Outdoors: Night fishing offers escape from 100-degree temperatures

TODD NAFE
Outdoors

Sunday July 10, 2011
 
 

Central Texas is a great place to live. Despite the 100-plus degree temperatures during the summer and the occasional ice storm or tornado warning, residents of the area can take part in outdoor activities pretty much on a year-round basis.

While a night-time round of golf isn’t yet feasible, overnight fishing trips offer good times without the blast furnace sensation of a July afternoon. However, there are plenty of relatively cool hours to spend outdoors both early and late in the day.

My daughter Haley and I were joined Friday at Lake Waco’s Koehne Park by my brother Derek and his kids Evan and Bekah, along with friends Jack McVey and Mark Terry, for an early morning fishing trip, and the fish were ready for breakfast.

We were primarily focused on making sure the kids had a good time, but also planned to stretch any kinks out of our own fishing lines, as well. We quickly ran through a box of nightcrawlers, thanks to some hungry sunfish, catfish and bass, and we also hauled in some others on artificial baits. Derek even showed off his fly-fishing skills with a flurry of midmorning action near a tree hanging over the water.

One of the kids’ favorite things was watching me cast the throw net, which snagged some minnows and sunfish, along with a slab-sized gizzard shad that was sure to attract the attention of the lake’s population of hybrid-striped bass.

Texas Parks and Wildlife stocked hybrids into the lake back in 2009 as part of a multifaceted effort to improve the taste and smell of Waco’s water supply. Hybrids, a cross between striped bass and sand bass, typically reach keeper size within three years, and adults can weigh in the midteens. The bag limit is five per angler, and fish must be a minimum of 18 inches long.

Hybrids are voracious feeders that keep the number of a lake’s gizzard shad in check. Shad are the culprits that eat the beneficial zooplankton that control the lake’s water-fouling phytoplankton.

Also prowling the lake’s shore last week was Waco angler Mark Fallon, and he “accidentally” caught two whopper largemouth bass while trying to catch catfish for his barbecue pit.

Fallon was fishing for yellow cats with live perch on the bottom when one of his clicker rods started singing to him. He set the hook and fought in a 9.2-pound black bass.

“It’s actually the biggest largemouth I’ve ever caught, but it was skinny as a rail,” he said. “It was 31  1/2 inches long. It will be an 11- or 12-pounder this winter.”

As he was releasing the fish back into the lake, another reel started screaming, and another bass was on the other end of the line — this time a 6-pounder.

“What bad luck,” Fallon grumbled with his tongue in cheek. “I thought I had a good flathead for the pit!”

Hunting education

A Texas Hunter Education class is set for July 30-31, with both dates making up one complete course.

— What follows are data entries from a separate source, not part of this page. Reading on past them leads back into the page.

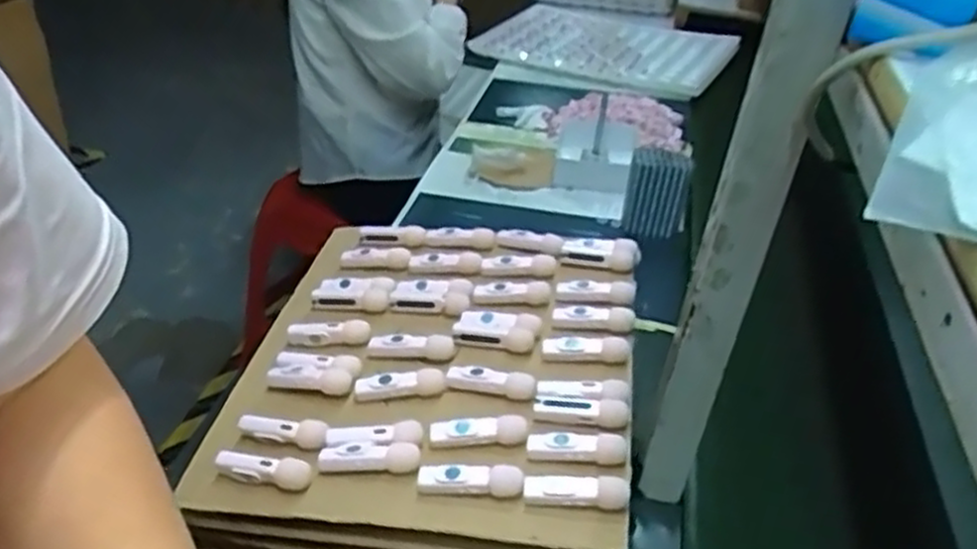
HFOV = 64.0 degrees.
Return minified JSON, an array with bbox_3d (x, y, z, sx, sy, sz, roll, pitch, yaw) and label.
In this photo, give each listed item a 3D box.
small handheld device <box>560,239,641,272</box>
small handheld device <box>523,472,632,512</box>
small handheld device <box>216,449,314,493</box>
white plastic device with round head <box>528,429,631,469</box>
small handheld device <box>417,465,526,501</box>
[{"bbox_3d":[0.102,-0.020,0.707,0.069,0.019,0.029,10,35,5],"label":"small handheld device"},{"bbox_3d":[0.055,0.135,0.488,0.063,0.020,0.014,8,35,1],"label":"small handheld device"},{"bbox_3d":[-0.149,0.128,0.516,0.067,0.020,0.016,12,36,8],"label":"small handheld device"},{"bbox_3d":[0.059,0.114,0.518,0.063,0.018,0.016,12,35,7],"label":"white plastic device with round head"},{"bbox_3d":[-0.012,0.131,0.500,0.066,0.020,0.015,9,35,3],"label":"small handheld device"}]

The class will be held at the Texas Farm Bureau Conference and Convention Center, located next to the Farm Bureau building between Highway 6 and Fish Pond Road.

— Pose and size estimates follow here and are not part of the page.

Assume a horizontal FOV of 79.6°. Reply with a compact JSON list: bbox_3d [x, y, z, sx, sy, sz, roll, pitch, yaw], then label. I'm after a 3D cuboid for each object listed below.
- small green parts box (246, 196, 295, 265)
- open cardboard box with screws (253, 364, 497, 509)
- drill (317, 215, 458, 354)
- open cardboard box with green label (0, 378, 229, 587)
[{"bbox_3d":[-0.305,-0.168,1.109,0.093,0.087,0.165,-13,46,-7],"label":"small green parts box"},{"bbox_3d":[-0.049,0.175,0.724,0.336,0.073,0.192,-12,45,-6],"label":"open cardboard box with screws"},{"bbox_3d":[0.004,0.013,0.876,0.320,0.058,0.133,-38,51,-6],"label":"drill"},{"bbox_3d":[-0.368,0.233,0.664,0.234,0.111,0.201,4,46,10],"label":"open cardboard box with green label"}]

Class times are Saturday from 8 a.m. to 6 p.m. and Sunday from 1 p.m. to 6 p.m.

The Saturday session will include a one-hour lunch break. Students can leave for lunch or they can bring their own.

This is a “structured class” course, instructor Jim Gardner said, which means that the entire course will be conducted indoors.

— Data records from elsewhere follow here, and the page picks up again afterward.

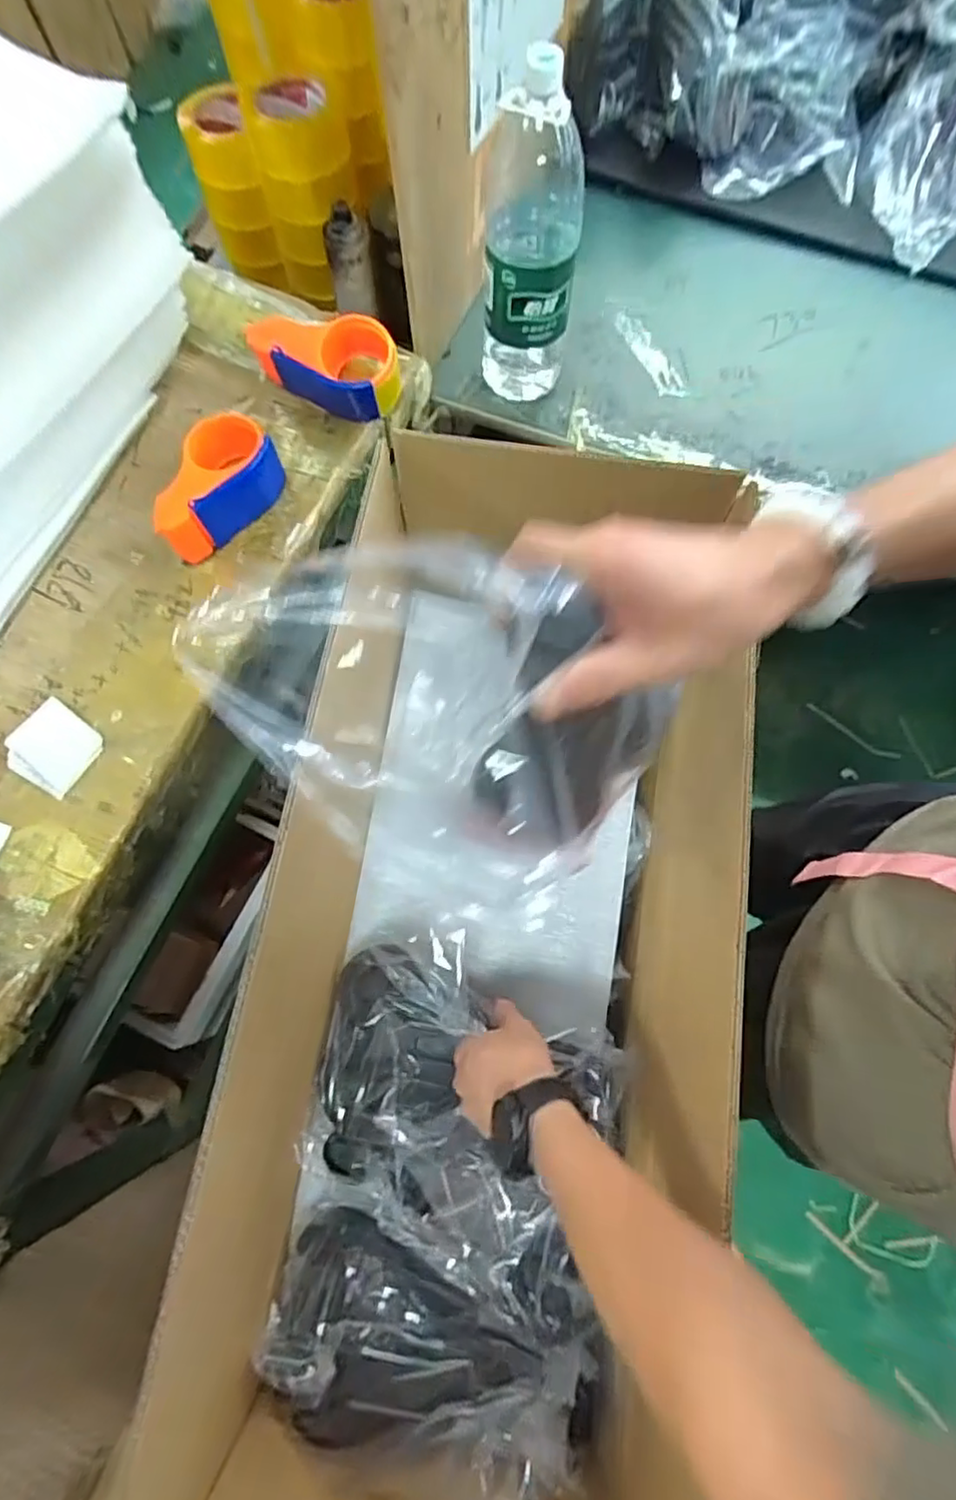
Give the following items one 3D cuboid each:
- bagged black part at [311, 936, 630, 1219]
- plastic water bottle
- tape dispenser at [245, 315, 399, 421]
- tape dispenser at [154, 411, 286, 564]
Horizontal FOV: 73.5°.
[{"bbox_3d":[-0.006,0.295,0.581,0.279,0.090,0.205,10,74,3],"label":"bagged black part"},{"bbox_3d":[0.059,-0.566,0.731,0.105,0.329,0.112,4,73,2],"label":"plastic water bottle"},{"bbox_3d":[-0.168,-0.431,0.717,0.151,0.078,0.082,17,74,5],"label":"tape dispenser"},{"bbox_3d":[-0.276,-0.276,0.673,0.082,0.063,0.157,32,76,9],"label":"tape dispenser"}]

“There will be no outdoor exercises, and no live-firing exercises. Everything will be done in air-conditioned comfort,” he said.

Cost of the course is $15 per student. Cash and checks are accepted, but not credit or debit cards. Early sign-up is encouraged so that training staff will be able to order enough course materials. The youngest age eligible for certification in Texas is 9 years old.

The certification is good for life and is recognized in all 50 states, as well as some hunting provinces in Canada and Mexico.

For more information, call Gardner at 751-2569 or 717-1858.

Tournament champion

Robin Hill of China Spring won the 2011 Navarro Mills Lake Marina Big Crappie Tournament with a 2.42-pounder she caught while fishing a 3.5-inch Yum soft plastic bait back in April.

Hill was fishing with her husband James around the dam in 10 feet of water when the award-winning crappie took the bait.

The Big Crappie Tournament begins in January when the marina’s store opens. The tournament pays $100 to the angler who catches the biggest overall crappie of the season, and the winner is announced July 4.

Monthly crappie tournaments run from Feb. through May, with $5 entry fees and 100 percent payback.